Structured pose outputs:
▼
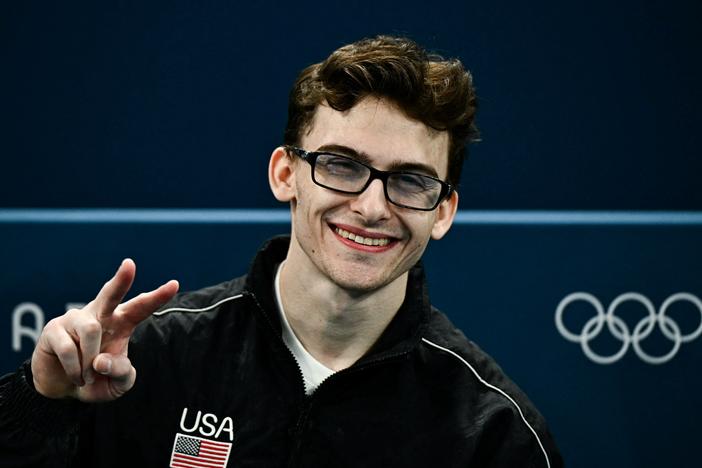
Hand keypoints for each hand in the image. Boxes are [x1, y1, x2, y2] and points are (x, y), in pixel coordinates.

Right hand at [30, 259, 178, 401]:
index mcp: (121, 323)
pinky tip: (76, 376)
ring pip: (90, 330)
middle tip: (130, 265)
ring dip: (90, 360)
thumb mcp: (119, 383)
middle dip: (121, 280)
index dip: (157, 297)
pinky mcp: (53, 329)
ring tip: (87, 377)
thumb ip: (121, 373)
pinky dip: (75, 369)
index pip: (141, 307)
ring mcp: (75, 319)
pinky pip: (68, 347)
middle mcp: (99, 316)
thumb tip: (101, 361)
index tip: (175, 284)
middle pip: (110, 294)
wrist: (64, 391)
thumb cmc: (97, 381)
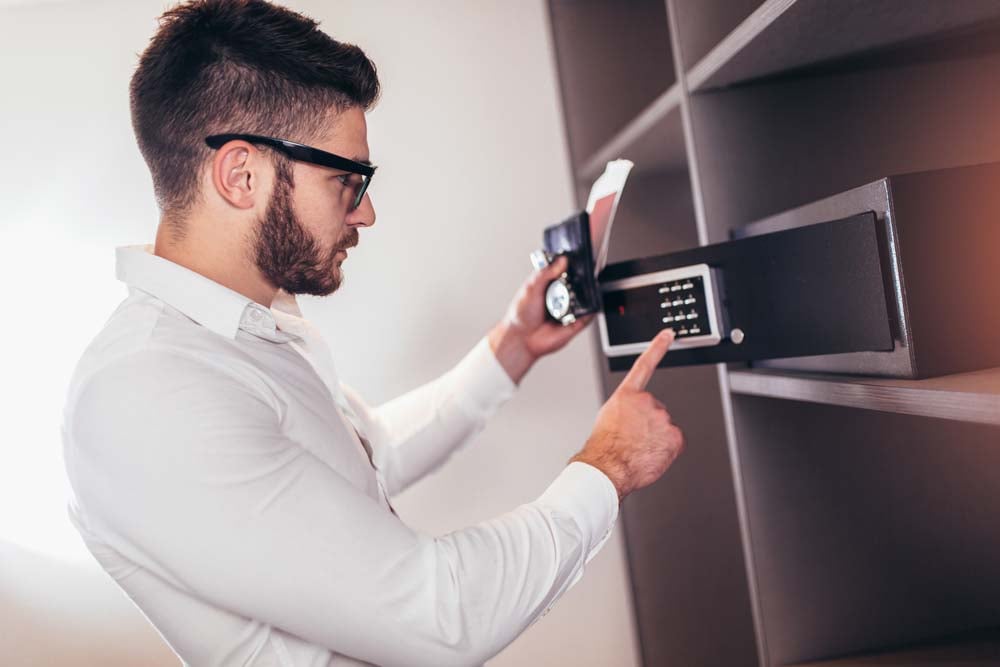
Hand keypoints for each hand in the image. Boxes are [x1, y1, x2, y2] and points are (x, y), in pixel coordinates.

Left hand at [488, 256, 592, 383]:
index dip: (572, 266)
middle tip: (576, 280)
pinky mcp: (576, 323)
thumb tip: (562, 260)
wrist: (521, 339)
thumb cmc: (521, 314)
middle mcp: (561, 297)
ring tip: (575, 295)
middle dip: (581, 281)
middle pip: (579, 284)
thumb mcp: (531, 287)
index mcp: (550, 285)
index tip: (575, 261)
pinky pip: (589, 315)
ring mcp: (569, 309)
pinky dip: (590, 310)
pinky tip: (583, 307)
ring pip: (585, 299)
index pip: (566, 271)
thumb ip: (546, 273)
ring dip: (585, 295)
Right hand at [570, 329, 684, 500]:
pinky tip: (651, 454)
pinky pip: (674, 442)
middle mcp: (647, 402)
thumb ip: (625, 410)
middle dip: (647, 424)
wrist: (607, 466)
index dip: (657, 347)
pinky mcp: (674, 436)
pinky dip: (666, 449)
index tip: (668, 334)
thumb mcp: (606, 418)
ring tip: (638, 449)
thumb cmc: (603, 447)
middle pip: (655, 411)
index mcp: (627, 396)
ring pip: (664, 427)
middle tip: (633, 438)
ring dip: (655, 438)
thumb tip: (633, 419)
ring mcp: (662, 418)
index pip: (644, 365)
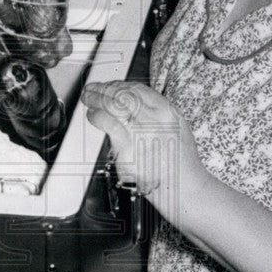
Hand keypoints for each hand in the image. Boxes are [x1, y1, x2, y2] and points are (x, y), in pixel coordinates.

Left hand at [81, 81, 199, 197]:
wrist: (183, 186)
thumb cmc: (178, 161)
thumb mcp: (176, 127)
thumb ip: (155, 113)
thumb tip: (129, 101)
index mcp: (167, 111)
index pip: (137, 89)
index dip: (118, 85)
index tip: (109, 86)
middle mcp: (154, 119)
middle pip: (122, 94)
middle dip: (103, 89)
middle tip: (92, 90)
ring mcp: (141, 132)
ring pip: (112, 105)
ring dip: (96, 100)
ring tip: (89, 100)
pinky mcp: (128, 148)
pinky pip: (108, 124)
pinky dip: (97, 116)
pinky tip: (93, 116)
▲
Say only how many lines among the entries above contain the string "hand".

7